— START —

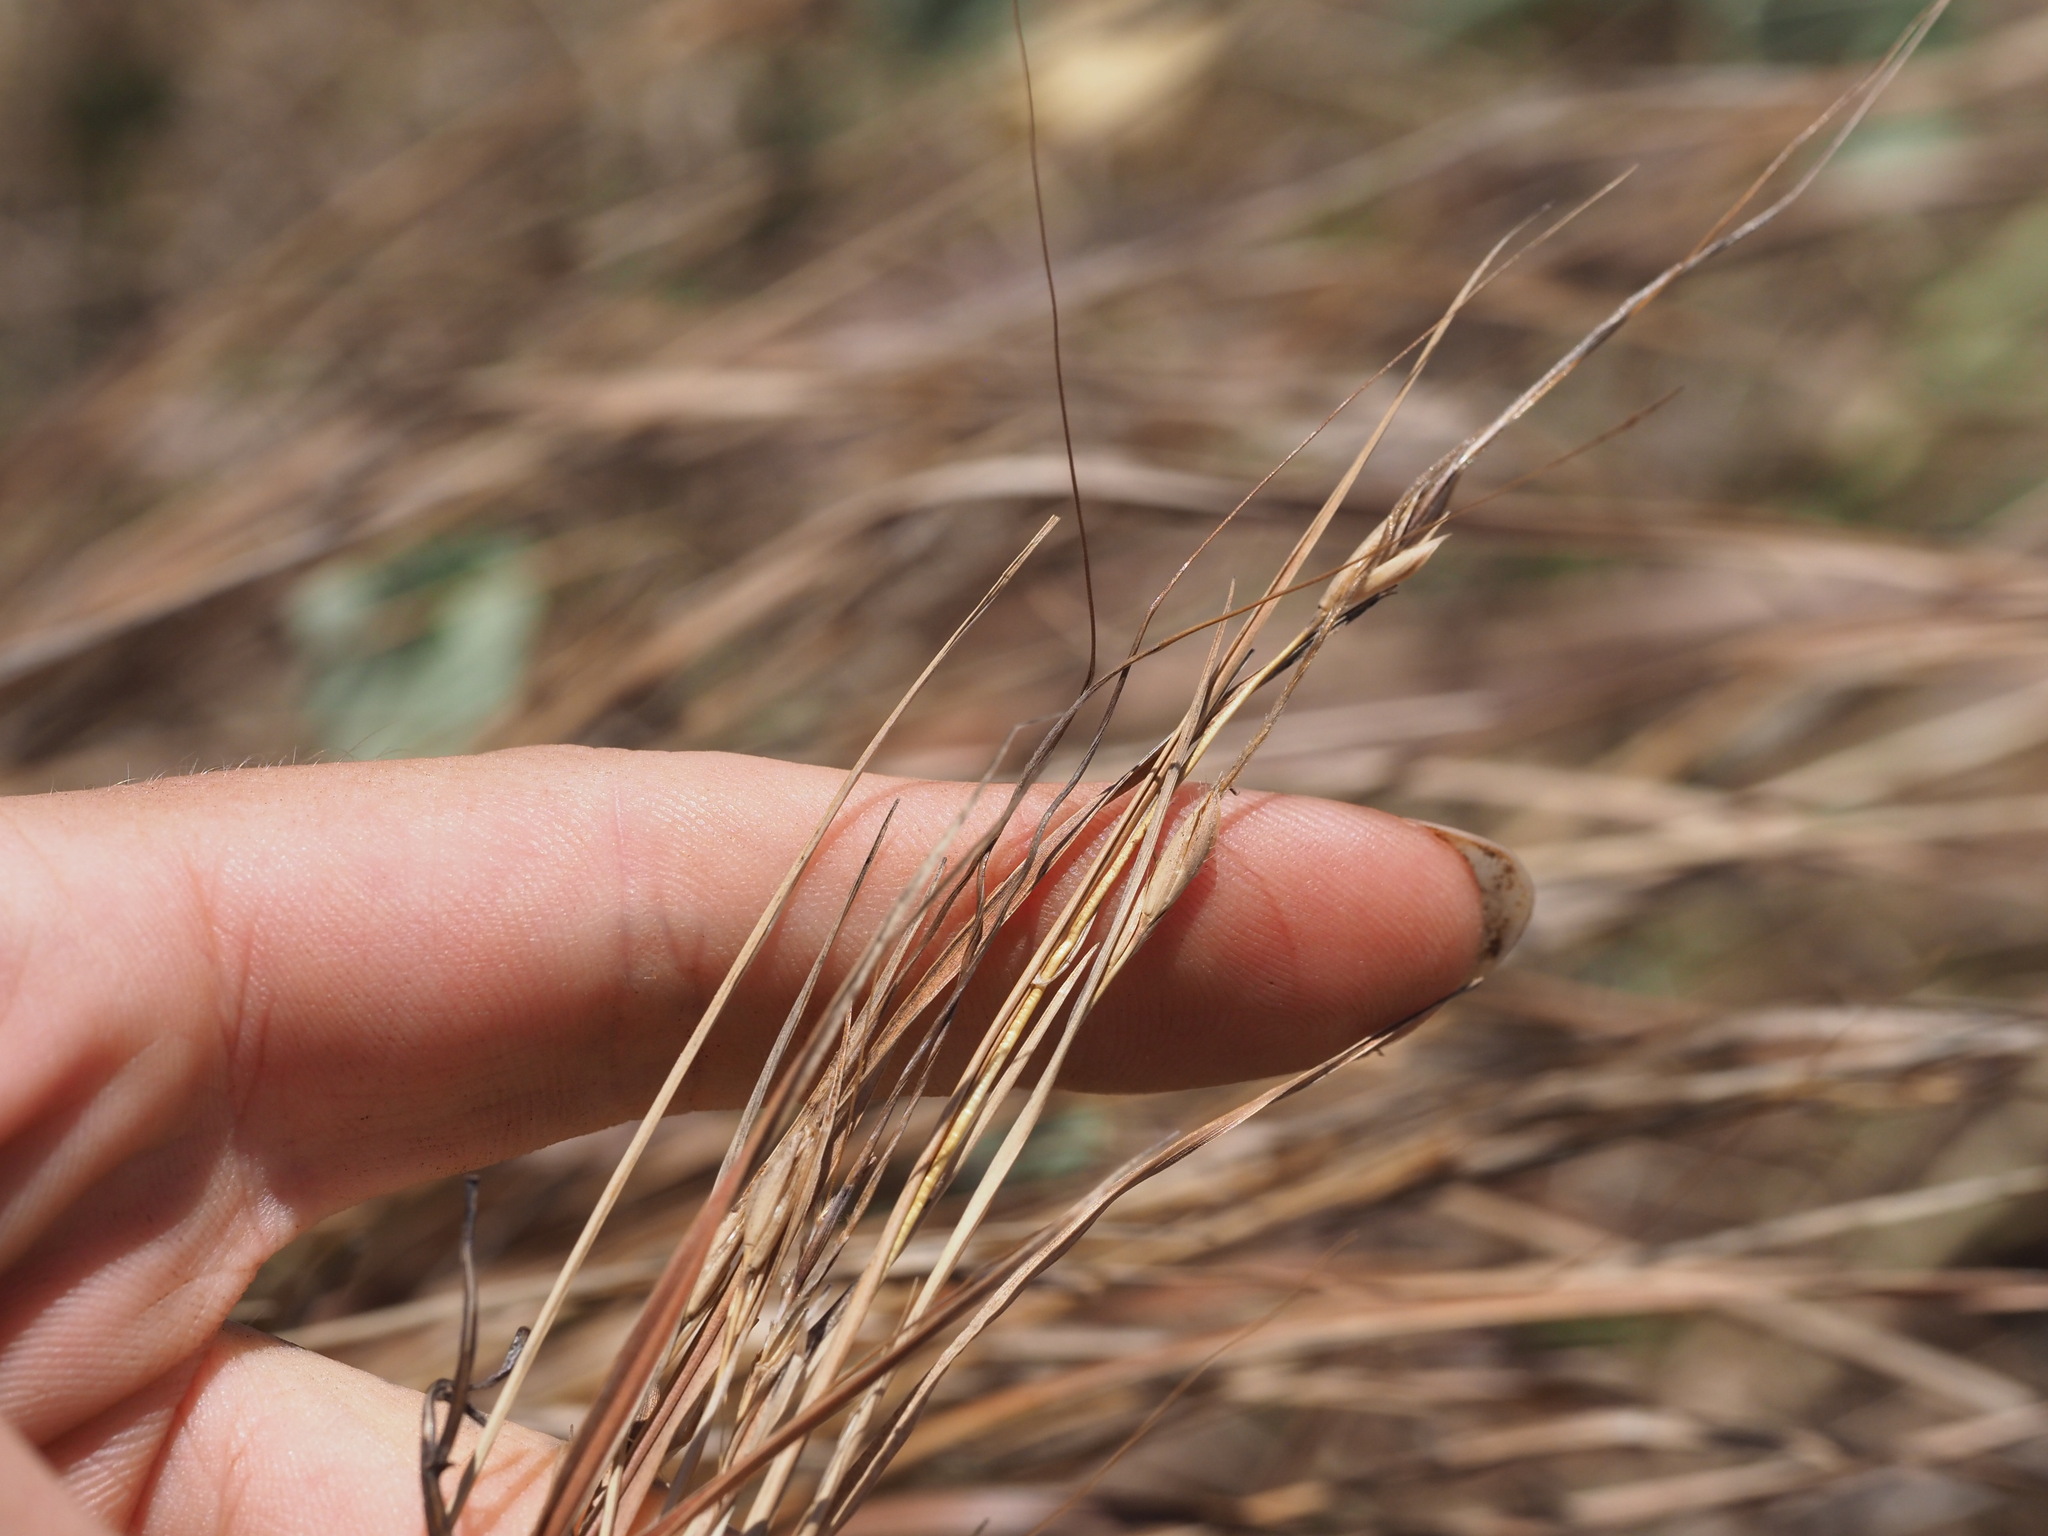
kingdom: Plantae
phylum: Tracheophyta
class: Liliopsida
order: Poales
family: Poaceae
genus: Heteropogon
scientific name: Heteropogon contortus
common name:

— END —

* **SHORT TASK**
Please print the text lines from all the entries above word for word, leaving the pictures out.

* **COMPLETED TASK**
kingdom: Plantae
phylum: Tracheophyta
class: Liliopsida
order: Poales
family: Poaceae
genus: Heteropogon
scientific name: Heteropogon contortus
common name:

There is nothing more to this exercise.